Initially, we are taken in by the camaraderie, the continuous back and forth between friends Dave (lead programmer and major party animal, voiced by creator Adam de la Peña) and Jerry (far more concerned with conformity). Then the differing dynamics between uber nerd Todd and ultra-feminist Mary add additional spice. When you toss in the amiable villainy of loose canon Larrity, his buttheaded son, and the ancillary players in this narrative mishmash, we find ourselves oddly won over. As things progress, we start to see the actual nods to the beginning of the entire videogame revolution. Famous names in the community (Nolan Bushnell, Steve Wozniak, Gary Gygax) tweak their own regal reputation, and suddenly the show is more than just slackers acting silly.

It all begins, brazenly one might add, with “The Woz”, featuring the former Apple pioneer. It’s the perfect set up for the show, and leads brilliantly into the very inside (and very funny) “E.T.” The episode reams Atari for creating one of the worst movie tie-in games of all time, and it features a fabulous ending that lashes out at George Lucas as well. The film connections keep coming, as a recognizable Tony Montana type helps Dave and Jerry finance their own business, and between Breakfast Club riffs (in “Todd Loses His Mind”) to the various direct lifts from famous videogames (Super Mario Brothers, Castle Wolfenstein) this is one of the more clever and concrete spoofs out there.

But it goes beyond pure lampoon. What’s clear here is that de la Peña really ‘gets’ the ‘80s. His insights into the decade, either personal, political, and professional are dead on. As is the design. You sometimes forget you are watching an animated series. Instead, you think your Sega Dreamcast has risen from the dead and started programming your TV’s picture tube. The visuals here provide a definite “wow” factor. On the other hand, it’s hard to say if this is laugh out loud hilarious. The jokes come flying so fast and furiously, and the reactions cutting several beats out of the standard satiric type, that you can easily get lost and lose the humor. Still, there are moments that definitely tickle your tendencies - especially if you grew up loving your Intellevision.

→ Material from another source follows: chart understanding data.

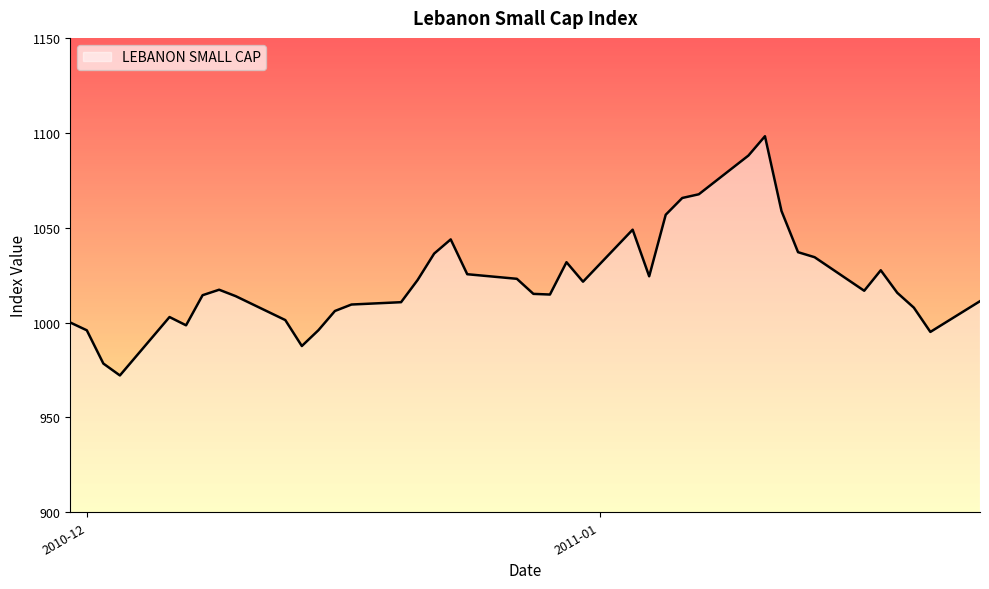

What is the difference between the maximum and minimum values?

126.1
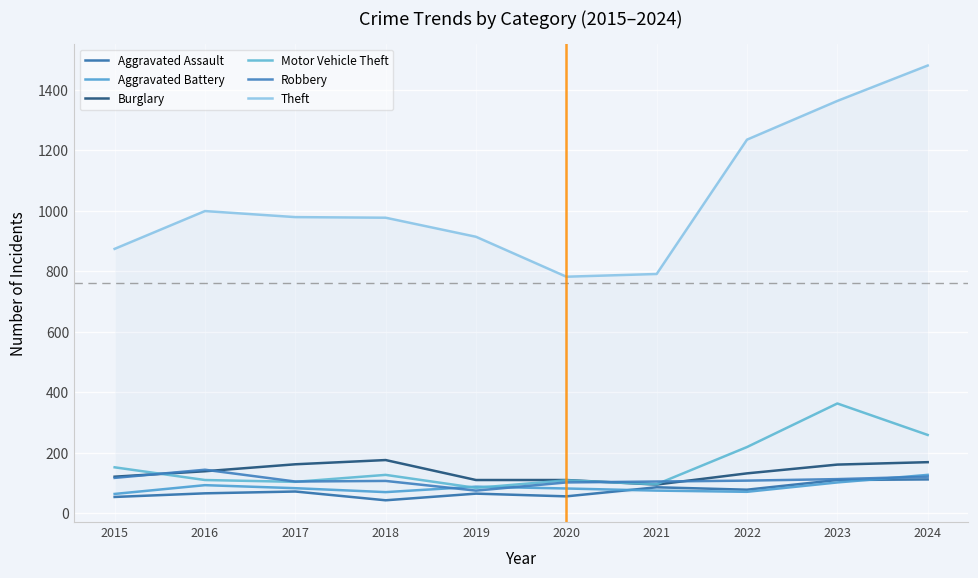

List the series in order of their peak value, highest first.

Theft, Motor Vehicle Theft, Burglary, Robbery, Aggravated Battery, Aggravated Assault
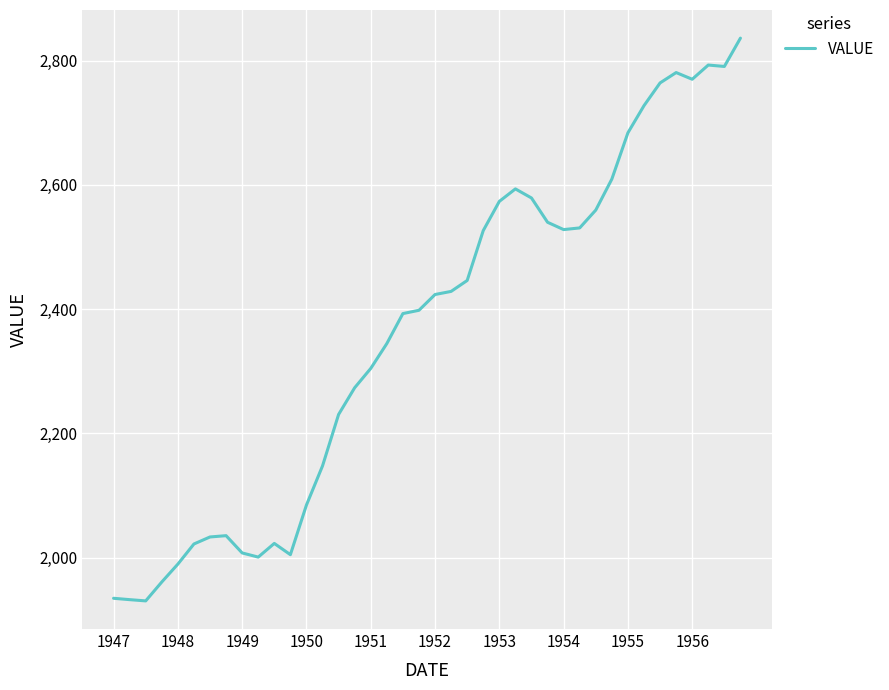

What is the smallest value displayed?

1930.3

As DVDs go, Shout! Factory really doesn’t deliver a definitive set. The fluffy bonus material may be appreciated by those really into the premise, but there’s very little backstage stuff. Even odder, the series never announces the voice cast during the opening and closing credits. It will take a trip to IMDb to discover such treats as Aqua Teen titan Dana Synder doing the voice of the Dungeon and Dragons addicted Todd. Also, without a working knowledge of the medium’s past, it may be hard to appreciate some of the creative cameos that eventually show up. Still, for such an off the beaten path production (G4 isn’t exactly a household name), the packaging here is perfectly fine.

Upon reflection, what is obvious about Code Monkeys is it’s nerdisms. It really does illustrate how geeks and the concerns of celluloid finally came together to wage war against boring entertainment and even more mundane cinema. The minds making the first videogames were lonely obsessives who disappeared inside arcane technology, rarified intelligence, and a shared love of all things fringe - including certain cult films. That two decades later that would become the Tinsel Town production norm is just another facet of Code Monkey‘s indirect appeal. On the outside, this is nothing more than profanity among programmers, Dig a little deeper, and you see our current culture finding its footing - for better and for worse.